--- Quoted passage ---
━━━━━━━━━━━━━━━━━━━━━━━━━━━━━━
Treesearch
High-performance dependency treebank querying for corpus linguistics.
Quick Start
pip install treesearch
import treesearch as ts
# Find all passive constructions
query = """
MATCH {
V [upos="VERB"];
V -[aux:pass]-> _;
V -[nsubj:pass]-> Subj;
}
"""
for tree, match in ts.search("corpus/*.conllu", query):
verb = tree.word(match["V"])
subj = tree.word(match["Subj"])
print(f"{subj.form} was {verb.form}: {tree.sentence_text}")
Features
- Query language for structural patterns (nodes, edges, precedence, negation)
- Regular expressions for flexible pattern matching with automatic anchoring
- Exhaustive search finds all matches using CSP solving
- Automatic parallelism for multi-file processing
- Memory efficient streaming with string interning
- Transparent gzip support
Quick Examples
# Exact match
ts.search("*.conllu", 'MATCH { V [lemma="run"]; }')
# Regex: words ending in -ing
ts.search("*.conllu", 'MATCH { V [form=/.*ing/]; }')
# Regex: VERB or AUX
ts.search("*.conllu", 'MATCH { V [upos=/VERB|AUX/]; }')
# Complex: progressive construction
query = """
MATCH {
Aux [lemma=/be.*/]; # be, is, was, etc.
V [form=/.*ing/]; # -ing form
Aux -[aux]-> V;
}
"""
Documentation
- Tutorial - Complete walkthrough from installation to advanced usage
- Query Language - Full syntax reference
- API Reference - Functions and classes
- Internals - Architecture for contributors
License
MIT
━━━━━━━━━━━━━━━━━━━━━━━━━━━━━━
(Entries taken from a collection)
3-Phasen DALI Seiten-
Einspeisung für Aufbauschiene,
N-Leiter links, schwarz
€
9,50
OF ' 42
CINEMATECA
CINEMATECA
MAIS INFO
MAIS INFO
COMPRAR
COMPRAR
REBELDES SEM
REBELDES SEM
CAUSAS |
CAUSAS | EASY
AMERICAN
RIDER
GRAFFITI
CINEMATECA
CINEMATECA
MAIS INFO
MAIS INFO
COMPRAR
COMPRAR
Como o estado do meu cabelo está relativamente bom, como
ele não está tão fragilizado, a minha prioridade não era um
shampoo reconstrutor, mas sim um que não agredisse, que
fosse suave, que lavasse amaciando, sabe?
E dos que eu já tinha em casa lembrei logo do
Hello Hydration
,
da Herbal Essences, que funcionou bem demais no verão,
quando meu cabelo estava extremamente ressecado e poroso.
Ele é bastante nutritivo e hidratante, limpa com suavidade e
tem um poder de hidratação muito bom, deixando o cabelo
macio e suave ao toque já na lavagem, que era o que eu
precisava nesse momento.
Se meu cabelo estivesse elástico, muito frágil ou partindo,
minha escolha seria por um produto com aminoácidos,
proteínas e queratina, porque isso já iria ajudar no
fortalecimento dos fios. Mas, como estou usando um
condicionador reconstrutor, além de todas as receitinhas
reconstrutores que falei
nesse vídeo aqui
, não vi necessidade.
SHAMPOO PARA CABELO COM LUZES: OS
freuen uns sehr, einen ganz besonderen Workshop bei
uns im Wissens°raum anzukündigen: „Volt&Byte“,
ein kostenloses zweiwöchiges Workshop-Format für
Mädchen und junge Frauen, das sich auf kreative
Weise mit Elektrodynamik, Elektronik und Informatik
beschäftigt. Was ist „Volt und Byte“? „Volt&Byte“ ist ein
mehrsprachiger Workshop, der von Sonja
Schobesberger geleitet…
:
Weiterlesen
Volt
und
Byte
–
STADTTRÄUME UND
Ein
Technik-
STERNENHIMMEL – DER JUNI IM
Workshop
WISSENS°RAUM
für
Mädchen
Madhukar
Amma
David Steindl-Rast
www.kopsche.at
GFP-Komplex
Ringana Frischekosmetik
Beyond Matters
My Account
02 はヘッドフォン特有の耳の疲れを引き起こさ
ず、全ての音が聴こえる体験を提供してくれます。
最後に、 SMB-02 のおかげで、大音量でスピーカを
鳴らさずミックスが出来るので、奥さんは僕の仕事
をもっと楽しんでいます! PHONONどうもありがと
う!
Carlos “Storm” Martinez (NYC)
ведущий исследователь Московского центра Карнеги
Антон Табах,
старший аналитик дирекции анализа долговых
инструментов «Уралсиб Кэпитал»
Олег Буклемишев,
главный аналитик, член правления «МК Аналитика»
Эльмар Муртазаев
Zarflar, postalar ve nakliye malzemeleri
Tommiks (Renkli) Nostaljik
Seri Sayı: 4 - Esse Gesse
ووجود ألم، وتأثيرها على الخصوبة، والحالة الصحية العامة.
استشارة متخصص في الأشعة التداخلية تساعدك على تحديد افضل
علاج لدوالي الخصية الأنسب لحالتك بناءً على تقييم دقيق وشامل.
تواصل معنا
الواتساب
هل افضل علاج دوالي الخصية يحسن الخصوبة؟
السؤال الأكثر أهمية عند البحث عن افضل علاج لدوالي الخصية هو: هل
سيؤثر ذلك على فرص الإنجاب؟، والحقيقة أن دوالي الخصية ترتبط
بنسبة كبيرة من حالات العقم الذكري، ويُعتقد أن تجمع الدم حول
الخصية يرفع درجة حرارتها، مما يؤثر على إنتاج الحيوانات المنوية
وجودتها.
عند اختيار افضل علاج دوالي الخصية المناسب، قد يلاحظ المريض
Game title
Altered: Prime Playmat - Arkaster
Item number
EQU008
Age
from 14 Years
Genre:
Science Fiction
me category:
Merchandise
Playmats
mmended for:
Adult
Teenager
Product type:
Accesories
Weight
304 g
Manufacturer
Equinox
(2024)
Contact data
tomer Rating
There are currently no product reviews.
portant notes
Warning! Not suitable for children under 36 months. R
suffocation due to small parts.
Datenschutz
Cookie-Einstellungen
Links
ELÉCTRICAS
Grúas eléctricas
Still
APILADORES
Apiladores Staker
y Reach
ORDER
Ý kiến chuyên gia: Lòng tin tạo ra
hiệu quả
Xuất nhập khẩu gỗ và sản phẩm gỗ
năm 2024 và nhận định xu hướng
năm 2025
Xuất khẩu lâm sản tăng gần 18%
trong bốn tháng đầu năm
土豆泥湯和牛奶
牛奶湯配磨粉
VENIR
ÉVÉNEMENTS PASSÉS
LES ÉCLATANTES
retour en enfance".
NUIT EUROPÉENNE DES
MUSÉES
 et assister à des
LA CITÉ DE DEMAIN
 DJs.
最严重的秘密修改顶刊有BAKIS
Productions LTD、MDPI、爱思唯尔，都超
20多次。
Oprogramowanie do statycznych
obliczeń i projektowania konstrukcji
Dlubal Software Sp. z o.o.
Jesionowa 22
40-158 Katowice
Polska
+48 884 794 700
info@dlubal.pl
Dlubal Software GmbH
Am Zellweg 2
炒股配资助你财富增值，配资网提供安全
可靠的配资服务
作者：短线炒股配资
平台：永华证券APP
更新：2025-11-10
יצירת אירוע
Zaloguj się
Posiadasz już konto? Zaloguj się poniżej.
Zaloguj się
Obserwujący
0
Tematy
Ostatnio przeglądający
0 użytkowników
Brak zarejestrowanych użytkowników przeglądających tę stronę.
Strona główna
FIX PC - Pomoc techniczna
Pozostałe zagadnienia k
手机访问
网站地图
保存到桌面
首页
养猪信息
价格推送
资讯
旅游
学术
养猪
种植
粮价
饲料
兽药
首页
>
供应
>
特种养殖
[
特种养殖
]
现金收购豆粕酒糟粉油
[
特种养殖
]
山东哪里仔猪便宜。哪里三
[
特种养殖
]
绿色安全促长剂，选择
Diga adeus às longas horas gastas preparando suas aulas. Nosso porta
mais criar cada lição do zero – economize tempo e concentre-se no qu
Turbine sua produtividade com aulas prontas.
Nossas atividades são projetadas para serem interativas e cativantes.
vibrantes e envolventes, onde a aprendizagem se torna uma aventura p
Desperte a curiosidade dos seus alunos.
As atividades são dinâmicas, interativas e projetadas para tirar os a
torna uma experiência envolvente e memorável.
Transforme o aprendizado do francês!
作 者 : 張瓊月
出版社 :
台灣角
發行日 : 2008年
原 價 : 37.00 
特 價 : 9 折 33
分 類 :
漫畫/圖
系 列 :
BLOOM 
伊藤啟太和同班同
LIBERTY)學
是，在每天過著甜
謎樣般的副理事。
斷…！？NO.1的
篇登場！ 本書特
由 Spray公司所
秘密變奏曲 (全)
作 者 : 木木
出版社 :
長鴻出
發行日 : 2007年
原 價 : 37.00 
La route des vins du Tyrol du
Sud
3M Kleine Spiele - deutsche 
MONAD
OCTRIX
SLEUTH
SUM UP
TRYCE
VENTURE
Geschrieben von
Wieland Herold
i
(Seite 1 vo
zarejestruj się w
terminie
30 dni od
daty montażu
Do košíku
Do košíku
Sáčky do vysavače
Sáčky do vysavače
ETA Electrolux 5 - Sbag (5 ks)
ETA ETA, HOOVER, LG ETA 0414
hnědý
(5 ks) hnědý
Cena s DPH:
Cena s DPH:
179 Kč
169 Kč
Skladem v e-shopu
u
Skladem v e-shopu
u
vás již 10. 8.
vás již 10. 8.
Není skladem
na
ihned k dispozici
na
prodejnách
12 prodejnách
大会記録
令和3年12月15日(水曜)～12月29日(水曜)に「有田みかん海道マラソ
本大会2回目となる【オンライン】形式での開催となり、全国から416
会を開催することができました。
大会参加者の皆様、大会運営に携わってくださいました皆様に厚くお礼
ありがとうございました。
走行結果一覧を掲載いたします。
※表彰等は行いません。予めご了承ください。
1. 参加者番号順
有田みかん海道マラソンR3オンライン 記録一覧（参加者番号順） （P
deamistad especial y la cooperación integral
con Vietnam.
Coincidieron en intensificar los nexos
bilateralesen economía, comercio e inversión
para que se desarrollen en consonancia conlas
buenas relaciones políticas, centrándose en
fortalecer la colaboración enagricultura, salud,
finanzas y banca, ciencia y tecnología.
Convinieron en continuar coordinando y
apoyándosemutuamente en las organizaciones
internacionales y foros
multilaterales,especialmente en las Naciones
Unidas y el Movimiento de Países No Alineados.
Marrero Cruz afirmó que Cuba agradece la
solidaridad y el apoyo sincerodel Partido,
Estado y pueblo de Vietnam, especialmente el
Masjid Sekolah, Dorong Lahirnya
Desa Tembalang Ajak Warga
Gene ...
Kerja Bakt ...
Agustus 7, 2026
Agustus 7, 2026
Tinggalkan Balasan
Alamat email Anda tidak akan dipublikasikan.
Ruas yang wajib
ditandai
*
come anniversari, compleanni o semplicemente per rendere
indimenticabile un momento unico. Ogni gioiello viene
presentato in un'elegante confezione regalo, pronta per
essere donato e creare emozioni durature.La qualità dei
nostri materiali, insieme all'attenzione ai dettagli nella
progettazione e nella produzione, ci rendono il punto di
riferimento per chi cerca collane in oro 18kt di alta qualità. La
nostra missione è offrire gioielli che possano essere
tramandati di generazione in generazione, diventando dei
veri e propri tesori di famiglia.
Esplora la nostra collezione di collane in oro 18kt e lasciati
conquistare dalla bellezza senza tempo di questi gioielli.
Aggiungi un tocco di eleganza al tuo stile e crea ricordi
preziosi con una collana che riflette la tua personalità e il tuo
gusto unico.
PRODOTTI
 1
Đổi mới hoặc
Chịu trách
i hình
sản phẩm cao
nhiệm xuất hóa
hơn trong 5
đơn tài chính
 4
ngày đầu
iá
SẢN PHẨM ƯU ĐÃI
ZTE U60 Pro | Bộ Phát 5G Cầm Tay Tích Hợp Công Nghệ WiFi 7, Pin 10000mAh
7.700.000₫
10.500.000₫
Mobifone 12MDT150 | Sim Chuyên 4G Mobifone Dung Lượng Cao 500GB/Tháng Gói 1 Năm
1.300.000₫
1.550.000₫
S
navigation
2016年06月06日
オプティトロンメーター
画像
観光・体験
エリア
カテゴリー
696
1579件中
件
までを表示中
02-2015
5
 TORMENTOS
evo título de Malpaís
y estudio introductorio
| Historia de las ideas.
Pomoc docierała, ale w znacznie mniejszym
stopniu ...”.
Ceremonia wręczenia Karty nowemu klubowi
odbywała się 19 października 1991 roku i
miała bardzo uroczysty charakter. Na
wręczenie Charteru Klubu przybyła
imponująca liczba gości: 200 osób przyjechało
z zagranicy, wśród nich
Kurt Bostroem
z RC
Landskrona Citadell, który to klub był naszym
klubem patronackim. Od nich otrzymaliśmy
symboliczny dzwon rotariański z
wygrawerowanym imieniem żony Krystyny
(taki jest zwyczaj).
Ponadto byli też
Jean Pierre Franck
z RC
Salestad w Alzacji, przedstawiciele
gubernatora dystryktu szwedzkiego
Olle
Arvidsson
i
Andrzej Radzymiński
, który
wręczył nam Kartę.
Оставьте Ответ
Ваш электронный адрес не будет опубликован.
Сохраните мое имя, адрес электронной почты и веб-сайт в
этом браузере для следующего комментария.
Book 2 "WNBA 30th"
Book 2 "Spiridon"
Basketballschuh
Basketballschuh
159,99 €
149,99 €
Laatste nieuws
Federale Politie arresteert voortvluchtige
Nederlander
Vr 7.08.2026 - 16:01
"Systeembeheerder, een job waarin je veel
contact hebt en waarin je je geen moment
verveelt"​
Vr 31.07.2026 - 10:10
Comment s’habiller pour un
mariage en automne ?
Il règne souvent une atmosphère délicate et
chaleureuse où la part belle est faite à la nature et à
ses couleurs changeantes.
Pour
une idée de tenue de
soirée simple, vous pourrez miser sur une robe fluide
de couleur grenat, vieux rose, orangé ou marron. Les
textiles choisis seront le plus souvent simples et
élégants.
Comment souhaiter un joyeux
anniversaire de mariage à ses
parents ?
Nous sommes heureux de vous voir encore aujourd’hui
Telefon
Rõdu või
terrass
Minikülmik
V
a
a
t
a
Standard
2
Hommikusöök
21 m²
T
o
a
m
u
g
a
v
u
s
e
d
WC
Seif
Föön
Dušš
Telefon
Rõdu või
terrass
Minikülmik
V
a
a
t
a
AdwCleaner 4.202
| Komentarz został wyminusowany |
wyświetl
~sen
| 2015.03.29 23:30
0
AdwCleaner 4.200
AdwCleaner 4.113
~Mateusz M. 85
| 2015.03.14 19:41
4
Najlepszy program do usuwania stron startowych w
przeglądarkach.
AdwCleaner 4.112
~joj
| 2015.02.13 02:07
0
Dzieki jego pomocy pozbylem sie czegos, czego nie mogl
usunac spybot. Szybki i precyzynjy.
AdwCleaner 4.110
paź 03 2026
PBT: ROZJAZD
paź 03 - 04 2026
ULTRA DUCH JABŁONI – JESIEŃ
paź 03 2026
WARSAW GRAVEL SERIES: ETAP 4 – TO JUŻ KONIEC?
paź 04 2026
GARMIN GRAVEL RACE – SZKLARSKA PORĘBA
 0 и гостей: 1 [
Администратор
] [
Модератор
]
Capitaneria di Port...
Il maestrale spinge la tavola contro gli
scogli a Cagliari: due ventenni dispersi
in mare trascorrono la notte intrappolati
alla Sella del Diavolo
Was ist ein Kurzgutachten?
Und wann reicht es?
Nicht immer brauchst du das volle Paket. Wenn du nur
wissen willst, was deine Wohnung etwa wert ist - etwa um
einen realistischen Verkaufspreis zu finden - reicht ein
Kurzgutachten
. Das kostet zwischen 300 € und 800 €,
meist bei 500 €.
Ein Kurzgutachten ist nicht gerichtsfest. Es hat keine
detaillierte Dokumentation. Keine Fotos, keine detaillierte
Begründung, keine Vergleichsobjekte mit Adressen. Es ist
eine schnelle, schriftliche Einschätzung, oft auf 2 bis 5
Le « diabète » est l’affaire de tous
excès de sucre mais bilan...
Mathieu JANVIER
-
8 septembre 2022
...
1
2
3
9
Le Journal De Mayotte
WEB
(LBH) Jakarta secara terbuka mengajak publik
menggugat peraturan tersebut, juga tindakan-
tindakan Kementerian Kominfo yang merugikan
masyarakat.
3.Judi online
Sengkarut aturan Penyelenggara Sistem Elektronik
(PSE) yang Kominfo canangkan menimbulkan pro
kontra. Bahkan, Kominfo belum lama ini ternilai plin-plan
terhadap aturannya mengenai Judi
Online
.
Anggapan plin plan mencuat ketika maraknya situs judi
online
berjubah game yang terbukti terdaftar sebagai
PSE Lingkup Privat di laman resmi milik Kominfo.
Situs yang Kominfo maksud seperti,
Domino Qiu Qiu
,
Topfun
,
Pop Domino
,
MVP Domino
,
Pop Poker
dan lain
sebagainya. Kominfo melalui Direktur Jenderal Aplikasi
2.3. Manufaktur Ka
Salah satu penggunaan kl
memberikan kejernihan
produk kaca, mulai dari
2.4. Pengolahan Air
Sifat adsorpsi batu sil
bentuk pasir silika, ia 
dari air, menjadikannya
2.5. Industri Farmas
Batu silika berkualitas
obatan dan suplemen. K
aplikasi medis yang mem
━━━━━━━━━━━━━━━━━━━━━━━━━━━━━━
Copy the Treesearch page from "for tree, match" to "edges, precedence, negation)", substituting "Capabilities" for "Features". None of the items matter for this.

--- Problem solution ---
for tree, match in ts.search("corpus/*.conllu", query):
verb = tree.word(match["V"])
subj = tree.word(match["Subj"])
print(f"{subj.form} was {verb.form}: {tree.sentence_text}")
Capabilities
- Query language for structural patterns (nodes, edges, precedence, negation)